Измотанная и ослабленная, выздоравливала Северга медленнее, чем хотелось бы – восемь дней вместо одного-двух. Рамут не отходила от неё, кормила с ложечки мясным отваром, и Северга молчаливо любила её – каждым пристальным и жадным взглядом, каждым вздохом, каждым биением сердца. Эта любовь была сильнее, чем любовь к дочери или к женщине; она поднималась выше, чем горы, и раскидывалась шире, чем небо. Она была больше, чем что-либо на свете. Больше, чем сама Навь. Северга никак не определяла это чувство, не давала ему названий, просто вручала себя ему. Когда нежные руки касались её, сердце шептало: «Ты, только ты одна, Рамут. Единственная. Дыхание моё, кровь и плоть моя, душа моя, жизнь моя». У неё плохо получалось выражать это, а точнее, не получалось никак; Рамут всё ещё порой смущалась от её взгляда, но всё чаще освещала сердце Северги улыбкой. Неподатливые, суровые губы навьи всякий раз вздрагивали, словно пробуждаясь от многолетней спячки под снегом. Это было мало похоже на ответную улыбку, но Рамут умела читать между строк.

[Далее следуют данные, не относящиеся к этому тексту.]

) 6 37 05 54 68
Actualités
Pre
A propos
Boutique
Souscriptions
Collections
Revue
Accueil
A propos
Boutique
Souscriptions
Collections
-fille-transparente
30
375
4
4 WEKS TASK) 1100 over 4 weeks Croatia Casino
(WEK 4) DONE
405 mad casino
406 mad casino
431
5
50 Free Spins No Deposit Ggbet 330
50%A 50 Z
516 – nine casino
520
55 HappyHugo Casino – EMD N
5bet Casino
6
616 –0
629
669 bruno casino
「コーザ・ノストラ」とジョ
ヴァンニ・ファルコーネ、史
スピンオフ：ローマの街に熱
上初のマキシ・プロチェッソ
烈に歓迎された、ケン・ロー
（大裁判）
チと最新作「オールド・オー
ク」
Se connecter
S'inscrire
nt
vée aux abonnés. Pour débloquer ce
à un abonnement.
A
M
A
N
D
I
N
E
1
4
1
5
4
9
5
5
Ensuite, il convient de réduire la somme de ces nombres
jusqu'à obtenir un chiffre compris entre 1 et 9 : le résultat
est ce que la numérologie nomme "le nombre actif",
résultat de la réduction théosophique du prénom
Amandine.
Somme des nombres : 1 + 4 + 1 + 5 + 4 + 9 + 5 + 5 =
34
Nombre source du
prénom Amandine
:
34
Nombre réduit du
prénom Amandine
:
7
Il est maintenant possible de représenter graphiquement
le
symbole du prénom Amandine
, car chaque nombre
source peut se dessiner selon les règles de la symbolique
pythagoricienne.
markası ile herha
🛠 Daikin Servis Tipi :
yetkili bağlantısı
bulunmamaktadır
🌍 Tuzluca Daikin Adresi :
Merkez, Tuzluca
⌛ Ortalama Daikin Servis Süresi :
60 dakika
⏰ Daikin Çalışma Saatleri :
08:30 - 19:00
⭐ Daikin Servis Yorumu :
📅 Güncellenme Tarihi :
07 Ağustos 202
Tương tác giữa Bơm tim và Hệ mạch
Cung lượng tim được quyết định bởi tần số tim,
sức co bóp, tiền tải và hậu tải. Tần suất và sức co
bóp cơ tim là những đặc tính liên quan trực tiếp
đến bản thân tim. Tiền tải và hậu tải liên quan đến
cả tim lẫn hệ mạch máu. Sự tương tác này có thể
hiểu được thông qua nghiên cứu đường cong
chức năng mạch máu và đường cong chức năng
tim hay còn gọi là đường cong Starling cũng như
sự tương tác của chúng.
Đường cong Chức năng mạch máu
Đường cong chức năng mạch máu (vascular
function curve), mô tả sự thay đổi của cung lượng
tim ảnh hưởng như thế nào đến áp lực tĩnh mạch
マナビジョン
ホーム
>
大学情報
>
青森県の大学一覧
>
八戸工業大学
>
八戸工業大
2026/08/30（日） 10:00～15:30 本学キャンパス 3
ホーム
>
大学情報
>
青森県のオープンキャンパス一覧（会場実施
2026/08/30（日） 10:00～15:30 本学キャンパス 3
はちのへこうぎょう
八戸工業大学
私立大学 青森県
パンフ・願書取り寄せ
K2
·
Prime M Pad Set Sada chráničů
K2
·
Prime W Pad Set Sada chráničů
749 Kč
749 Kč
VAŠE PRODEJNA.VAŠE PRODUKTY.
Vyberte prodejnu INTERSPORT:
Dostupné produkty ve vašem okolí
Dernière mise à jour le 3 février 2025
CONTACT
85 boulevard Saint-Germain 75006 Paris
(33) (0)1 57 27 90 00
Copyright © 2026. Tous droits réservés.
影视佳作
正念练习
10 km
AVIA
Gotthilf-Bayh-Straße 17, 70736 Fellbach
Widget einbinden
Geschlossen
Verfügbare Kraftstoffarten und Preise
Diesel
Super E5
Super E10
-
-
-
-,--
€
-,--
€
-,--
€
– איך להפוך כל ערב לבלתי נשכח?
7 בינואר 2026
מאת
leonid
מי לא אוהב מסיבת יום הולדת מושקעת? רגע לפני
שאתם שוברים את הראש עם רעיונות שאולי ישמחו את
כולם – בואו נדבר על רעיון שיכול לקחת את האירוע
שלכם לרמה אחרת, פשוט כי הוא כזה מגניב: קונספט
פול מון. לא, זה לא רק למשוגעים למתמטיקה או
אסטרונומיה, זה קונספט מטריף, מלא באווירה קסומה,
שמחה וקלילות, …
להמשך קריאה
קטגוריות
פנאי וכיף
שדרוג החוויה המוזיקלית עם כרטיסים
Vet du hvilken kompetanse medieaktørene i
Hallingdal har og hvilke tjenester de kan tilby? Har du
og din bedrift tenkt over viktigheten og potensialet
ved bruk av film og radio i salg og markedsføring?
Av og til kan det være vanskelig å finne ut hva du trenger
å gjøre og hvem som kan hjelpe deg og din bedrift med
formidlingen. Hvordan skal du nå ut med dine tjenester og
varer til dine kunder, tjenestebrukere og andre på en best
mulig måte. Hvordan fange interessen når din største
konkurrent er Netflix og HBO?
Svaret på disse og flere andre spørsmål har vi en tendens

Руки Рамут поддерживали Севергу, когда она делала первые шаги. Закинув руку навьи себе на плечи, юная целительница подбадривала:
– Давай, матушка... Шагай. Я тебя держу.
Это было похоже на то, как Северга училась ходить без костылей после тех самых трудных и самых светлых девяти месяцев в её жизни; только та, кого навья тогда вынашивала в себе, теперь помогала ей, спасая своим теплом и сиянием своих глаз. Они кое-как доковыляли до колодца, и Северга села на его холодный каменный край, переводя дух. Спина ныла и надламывалась, ноги дрожали, сердце рвалось из-под рёбер, но пело от счастья, потому что можно было сжать чудотворные руки юной спасительницы и молча, взглядом говорить ей «люблю». Да, колко и неуютно, да, со стальным блеском, но по-иному Северга не умела.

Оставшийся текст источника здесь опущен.